GIVEN TASK: Rewrite the lines from the one containing "form h=8 m=30?" through the one containing "h=10 m=1 s=7", putting "timepiece" wherever "clock" appears and keeping everything else the same.

PROVIDED INFORMATION:
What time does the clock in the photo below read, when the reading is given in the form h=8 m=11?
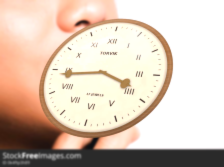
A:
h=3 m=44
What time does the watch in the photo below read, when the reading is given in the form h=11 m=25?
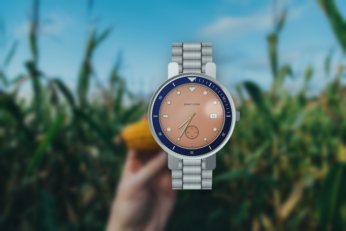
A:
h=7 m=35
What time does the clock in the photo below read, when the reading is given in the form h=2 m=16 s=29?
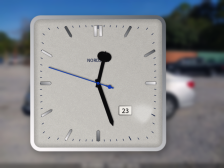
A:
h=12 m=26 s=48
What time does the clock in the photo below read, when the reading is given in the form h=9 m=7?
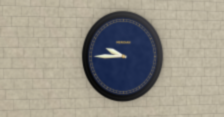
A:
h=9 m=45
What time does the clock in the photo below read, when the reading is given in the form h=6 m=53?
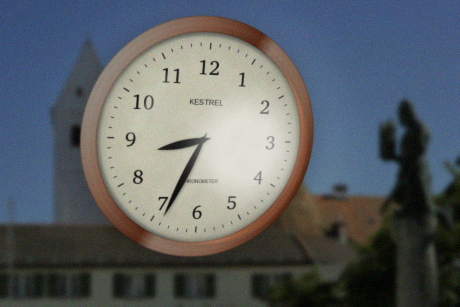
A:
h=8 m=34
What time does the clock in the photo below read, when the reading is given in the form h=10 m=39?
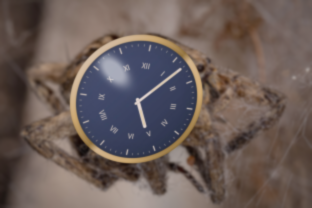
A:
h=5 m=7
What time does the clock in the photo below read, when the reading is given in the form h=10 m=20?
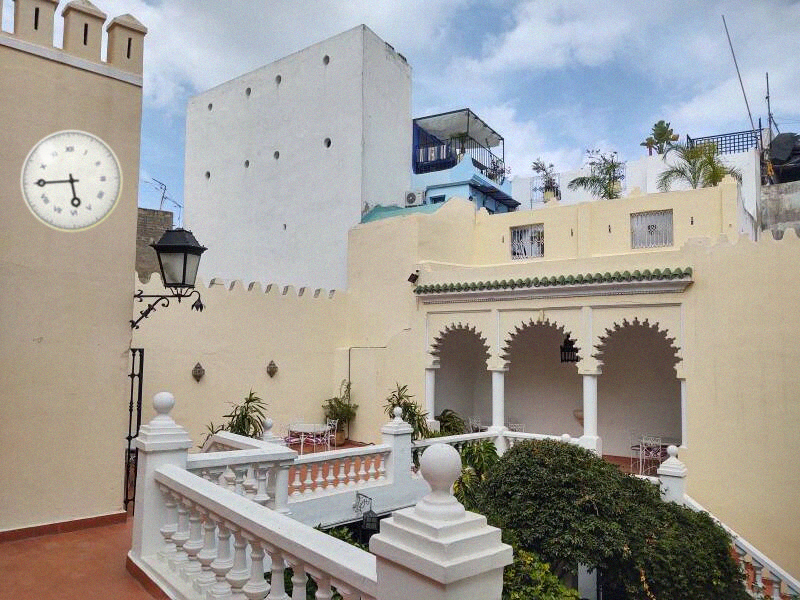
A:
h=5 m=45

--

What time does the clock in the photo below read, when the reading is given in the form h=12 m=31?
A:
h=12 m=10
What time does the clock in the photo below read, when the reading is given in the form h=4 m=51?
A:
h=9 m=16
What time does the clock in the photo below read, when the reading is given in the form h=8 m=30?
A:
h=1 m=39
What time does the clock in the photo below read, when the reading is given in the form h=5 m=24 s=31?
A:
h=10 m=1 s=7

RESPONSE TO THIS TASK:
What time does the timepiece in the photo below read, when the reading is given in the form h=8 m=30?
A:
h=1 m=39
What time does the timepiece in the photo below read, when the reading is given in the form h=5 m=24 s=31?
A:
h=10 m=1 s=7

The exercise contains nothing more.